Another gentleman, however, thought that, at the very least, double the above quantity of old tea-leaves was weekly manufactured into new tea. According to his estimate, and he was no mean authority, no less than 1500 lbs. weekly, or 78,000 lbs. per annum of this trash are yearly poured into the London market. The average consumption of tea is about 1-1/4 lb. per annum for each man, woman, or child in the kingdom; coffee being the _principal_ unfermented beverage of the poor. Those, however, of the poorest who drink tea consume about two ounces per week (half an ounce serving them twice), or one pound in the course of every two months. This makes the annual consumption of the adult tea-drinking poor amount to 6 lbs., and it is upon this class the spurious tea is chiefly foisted.
OF THE STREET-FINDERS OR COLLECTORS.
These men, for by far the great majority are men, may be divided, according to the nature of their occupations, into three classes:--
1. The bone-grubbers and rag-gatherers, who are, indeed, the same individuals, the pure-finders, and the cigar-end and old wood collectors.
2. The dredgermen, the mud-larks, and the sewer-hunters.
3. The dustmen and nightmen, the sweeps and the scavengers.
The first class go abroad daily to _find_ in the streets, and carry away with them such things as bones, rags, “pure” (or dogs’-dung), which no one appropriates. These they sell, and on that sale support a wretched life. The second class of people are also as strictly _finders_; but their industry, or rather their labour, is confined to the river, or to that subterranean city of sewerage unto which the Thames supplies the great outlets. These persons may not be immediately connected with the _streets_ of London, but their pursuits are carried on in the open air (if the sewer-air may be so included), and are all, at any rate, out-of-door avocations. The third class is distinct from either of these, as the labourers comprised in it are not finders, but _collectors_ or _removers_ of the dirt and filth of our streets and houses, and of the soot of our chimneys.
The two first classes also differ from the third in the fact that the sweeps, dustmen, scavengers, &c., are paid (and often large sums) for the removal of the refuse they collect; whereas the bone-grubbers, and mud-larks, and pure-finders, and dredgermen, and sewer-hunters, get for their pains only the value of the articles they gather.
Herein, too, lies a broad distinction between the street-finder, or collector, and the street-buyer: though both deal principally with refuse, the buyer _pays_ for what he is permitted to take away; whereas the finder or collector is either paid (like the sweep), or else he neither pays nor is paid (like the bone-grubber), for the refuse that he removes.

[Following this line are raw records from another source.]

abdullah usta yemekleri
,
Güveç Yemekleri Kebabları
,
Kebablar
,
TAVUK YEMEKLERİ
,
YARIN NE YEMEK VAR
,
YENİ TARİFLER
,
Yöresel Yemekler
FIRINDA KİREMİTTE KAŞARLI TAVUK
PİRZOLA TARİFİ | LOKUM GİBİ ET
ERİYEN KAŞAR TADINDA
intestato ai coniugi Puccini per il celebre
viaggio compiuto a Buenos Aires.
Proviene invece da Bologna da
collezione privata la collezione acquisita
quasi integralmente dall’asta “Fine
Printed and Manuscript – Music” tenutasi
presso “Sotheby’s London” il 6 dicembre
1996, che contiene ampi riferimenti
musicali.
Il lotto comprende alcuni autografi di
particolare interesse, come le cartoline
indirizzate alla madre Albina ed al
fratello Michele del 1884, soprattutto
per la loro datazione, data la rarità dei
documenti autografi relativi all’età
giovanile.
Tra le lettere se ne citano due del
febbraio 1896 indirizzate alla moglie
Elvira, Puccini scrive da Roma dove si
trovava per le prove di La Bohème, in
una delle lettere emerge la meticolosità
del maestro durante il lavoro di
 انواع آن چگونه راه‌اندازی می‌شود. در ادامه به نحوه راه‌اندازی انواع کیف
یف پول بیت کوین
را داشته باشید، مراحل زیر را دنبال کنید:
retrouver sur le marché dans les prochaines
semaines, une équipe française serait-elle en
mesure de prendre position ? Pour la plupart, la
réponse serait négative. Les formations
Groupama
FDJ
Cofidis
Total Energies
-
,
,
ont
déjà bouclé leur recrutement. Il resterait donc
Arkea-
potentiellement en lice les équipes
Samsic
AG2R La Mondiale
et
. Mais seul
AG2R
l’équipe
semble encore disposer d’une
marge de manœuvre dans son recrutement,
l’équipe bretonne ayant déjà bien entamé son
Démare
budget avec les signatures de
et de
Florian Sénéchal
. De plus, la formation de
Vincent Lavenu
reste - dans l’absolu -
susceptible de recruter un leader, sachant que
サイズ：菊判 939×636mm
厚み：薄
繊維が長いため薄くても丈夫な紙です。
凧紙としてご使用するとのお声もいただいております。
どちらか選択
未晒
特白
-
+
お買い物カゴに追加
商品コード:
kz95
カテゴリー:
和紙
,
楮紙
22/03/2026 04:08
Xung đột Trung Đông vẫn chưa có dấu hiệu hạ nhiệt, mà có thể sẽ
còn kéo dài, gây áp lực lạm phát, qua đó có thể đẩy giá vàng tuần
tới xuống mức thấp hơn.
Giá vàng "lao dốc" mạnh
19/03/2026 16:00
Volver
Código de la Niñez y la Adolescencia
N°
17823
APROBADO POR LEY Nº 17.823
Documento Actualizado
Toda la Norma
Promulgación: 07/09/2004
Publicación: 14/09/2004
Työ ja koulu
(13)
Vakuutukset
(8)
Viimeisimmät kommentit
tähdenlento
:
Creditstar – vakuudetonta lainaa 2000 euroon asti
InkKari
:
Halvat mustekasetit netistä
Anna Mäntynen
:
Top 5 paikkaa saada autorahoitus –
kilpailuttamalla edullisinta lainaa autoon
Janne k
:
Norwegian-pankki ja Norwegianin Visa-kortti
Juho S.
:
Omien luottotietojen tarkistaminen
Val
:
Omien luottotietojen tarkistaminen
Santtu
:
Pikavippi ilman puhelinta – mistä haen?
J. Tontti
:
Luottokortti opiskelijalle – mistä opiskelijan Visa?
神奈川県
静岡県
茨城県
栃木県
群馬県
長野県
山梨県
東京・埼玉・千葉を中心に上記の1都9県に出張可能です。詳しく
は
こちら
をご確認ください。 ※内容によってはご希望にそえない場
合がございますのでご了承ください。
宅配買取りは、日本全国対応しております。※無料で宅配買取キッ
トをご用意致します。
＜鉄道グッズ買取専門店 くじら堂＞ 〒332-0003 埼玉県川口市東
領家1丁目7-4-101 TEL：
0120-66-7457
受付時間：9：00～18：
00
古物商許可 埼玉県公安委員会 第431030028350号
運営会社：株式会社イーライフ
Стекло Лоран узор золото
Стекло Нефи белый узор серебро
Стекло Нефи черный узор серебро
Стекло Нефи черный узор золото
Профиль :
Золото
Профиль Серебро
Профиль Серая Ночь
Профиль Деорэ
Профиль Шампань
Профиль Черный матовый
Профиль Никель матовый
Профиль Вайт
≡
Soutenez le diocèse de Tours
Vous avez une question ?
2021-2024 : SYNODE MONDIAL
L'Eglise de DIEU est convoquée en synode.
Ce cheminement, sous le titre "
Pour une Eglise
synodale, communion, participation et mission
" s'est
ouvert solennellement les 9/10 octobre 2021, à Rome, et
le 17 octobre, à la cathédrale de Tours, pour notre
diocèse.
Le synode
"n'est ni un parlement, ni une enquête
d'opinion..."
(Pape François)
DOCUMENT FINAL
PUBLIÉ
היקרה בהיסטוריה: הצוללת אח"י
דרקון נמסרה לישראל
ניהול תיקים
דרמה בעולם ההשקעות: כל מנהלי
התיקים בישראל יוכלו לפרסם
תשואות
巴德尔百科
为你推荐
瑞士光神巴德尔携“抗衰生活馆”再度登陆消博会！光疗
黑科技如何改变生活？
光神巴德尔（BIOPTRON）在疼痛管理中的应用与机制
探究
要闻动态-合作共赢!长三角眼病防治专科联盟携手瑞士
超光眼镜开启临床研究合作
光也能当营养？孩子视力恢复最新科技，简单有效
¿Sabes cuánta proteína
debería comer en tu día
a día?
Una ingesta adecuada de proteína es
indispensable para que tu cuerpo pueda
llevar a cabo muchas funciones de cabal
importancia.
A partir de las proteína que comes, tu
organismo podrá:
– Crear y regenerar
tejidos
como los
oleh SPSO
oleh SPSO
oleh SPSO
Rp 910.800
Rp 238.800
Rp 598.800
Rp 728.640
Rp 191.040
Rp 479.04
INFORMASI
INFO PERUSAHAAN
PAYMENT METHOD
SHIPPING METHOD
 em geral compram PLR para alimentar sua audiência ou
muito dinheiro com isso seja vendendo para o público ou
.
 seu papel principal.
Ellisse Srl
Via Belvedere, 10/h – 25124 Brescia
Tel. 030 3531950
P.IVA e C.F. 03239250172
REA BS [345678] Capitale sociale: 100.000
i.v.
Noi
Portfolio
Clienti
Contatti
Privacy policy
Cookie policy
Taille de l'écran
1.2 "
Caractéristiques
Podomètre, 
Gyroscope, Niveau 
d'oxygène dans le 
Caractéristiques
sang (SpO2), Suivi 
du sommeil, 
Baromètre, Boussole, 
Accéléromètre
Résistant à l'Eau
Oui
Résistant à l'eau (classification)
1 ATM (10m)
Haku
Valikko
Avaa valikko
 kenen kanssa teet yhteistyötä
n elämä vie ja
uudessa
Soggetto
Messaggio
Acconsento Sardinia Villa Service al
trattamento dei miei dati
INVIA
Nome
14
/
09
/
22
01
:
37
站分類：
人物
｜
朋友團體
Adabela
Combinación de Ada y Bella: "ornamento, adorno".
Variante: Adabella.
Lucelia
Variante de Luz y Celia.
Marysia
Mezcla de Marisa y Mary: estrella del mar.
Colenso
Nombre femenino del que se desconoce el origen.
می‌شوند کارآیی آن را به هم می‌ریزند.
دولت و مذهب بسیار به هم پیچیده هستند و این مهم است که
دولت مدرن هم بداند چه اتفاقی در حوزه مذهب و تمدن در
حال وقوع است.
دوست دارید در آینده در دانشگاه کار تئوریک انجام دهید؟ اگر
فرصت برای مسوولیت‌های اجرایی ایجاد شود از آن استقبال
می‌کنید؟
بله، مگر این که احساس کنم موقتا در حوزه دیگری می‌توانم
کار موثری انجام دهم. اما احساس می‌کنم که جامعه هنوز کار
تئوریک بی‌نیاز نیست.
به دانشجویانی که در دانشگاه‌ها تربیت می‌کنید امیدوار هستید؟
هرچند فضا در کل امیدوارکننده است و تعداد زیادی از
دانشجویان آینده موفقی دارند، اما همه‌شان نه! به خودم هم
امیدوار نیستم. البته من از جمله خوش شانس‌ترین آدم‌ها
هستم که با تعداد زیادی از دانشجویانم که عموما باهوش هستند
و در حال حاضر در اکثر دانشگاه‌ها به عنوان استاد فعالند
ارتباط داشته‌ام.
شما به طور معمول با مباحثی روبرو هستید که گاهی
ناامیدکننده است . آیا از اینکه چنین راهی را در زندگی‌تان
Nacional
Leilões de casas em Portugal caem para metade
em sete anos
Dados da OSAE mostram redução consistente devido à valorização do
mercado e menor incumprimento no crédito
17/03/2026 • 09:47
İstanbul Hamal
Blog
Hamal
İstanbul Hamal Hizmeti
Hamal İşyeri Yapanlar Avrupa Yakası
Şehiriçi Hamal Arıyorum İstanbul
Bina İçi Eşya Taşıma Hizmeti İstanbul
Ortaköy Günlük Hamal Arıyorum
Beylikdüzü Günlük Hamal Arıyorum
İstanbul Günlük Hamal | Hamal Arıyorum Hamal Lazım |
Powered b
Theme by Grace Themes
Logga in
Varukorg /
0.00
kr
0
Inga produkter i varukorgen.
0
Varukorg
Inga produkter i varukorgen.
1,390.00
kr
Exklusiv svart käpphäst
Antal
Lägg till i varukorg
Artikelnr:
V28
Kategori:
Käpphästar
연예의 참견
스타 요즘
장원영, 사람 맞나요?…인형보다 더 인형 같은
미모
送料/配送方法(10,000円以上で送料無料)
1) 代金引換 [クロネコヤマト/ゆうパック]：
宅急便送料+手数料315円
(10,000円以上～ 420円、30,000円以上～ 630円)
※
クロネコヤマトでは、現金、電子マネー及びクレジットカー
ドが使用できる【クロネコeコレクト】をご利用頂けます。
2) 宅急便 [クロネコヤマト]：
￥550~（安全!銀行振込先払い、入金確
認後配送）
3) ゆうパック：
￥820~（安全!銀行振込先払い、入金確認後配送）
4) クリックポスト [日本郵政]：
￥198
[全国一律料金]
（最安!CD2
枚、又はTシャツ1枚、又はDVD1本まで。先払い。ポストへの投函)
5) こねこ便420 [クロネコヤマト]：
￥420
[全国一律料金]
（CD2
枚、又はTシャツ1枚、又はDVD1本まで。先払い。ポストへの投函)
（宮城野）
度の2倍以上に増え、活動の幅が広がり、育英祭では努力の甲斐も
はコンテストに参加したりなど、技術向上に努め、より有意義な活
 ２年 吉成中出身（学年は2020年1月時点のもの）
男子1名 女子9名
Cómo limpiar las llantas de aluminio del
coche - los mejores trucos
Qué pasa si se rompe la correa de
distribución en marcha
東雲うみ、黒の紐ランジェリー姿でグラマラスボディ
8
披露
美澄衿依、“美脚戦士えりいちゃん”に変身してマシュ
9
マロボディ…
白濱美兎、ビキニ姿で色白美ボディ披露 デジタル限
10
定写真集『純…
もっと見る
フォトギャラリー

The third class of street-collectors also presents another and a markedly distinctive characteristic. They act in the capacity of servants, and do not depend upon chance for the result of their day’s labour, but are put to stated tasks, being employed and paid a fixed sum for their work. To this description, however, some of the sweeps present an exception; as when the sweep works on his own account, or, as it is worded, “is his own master.”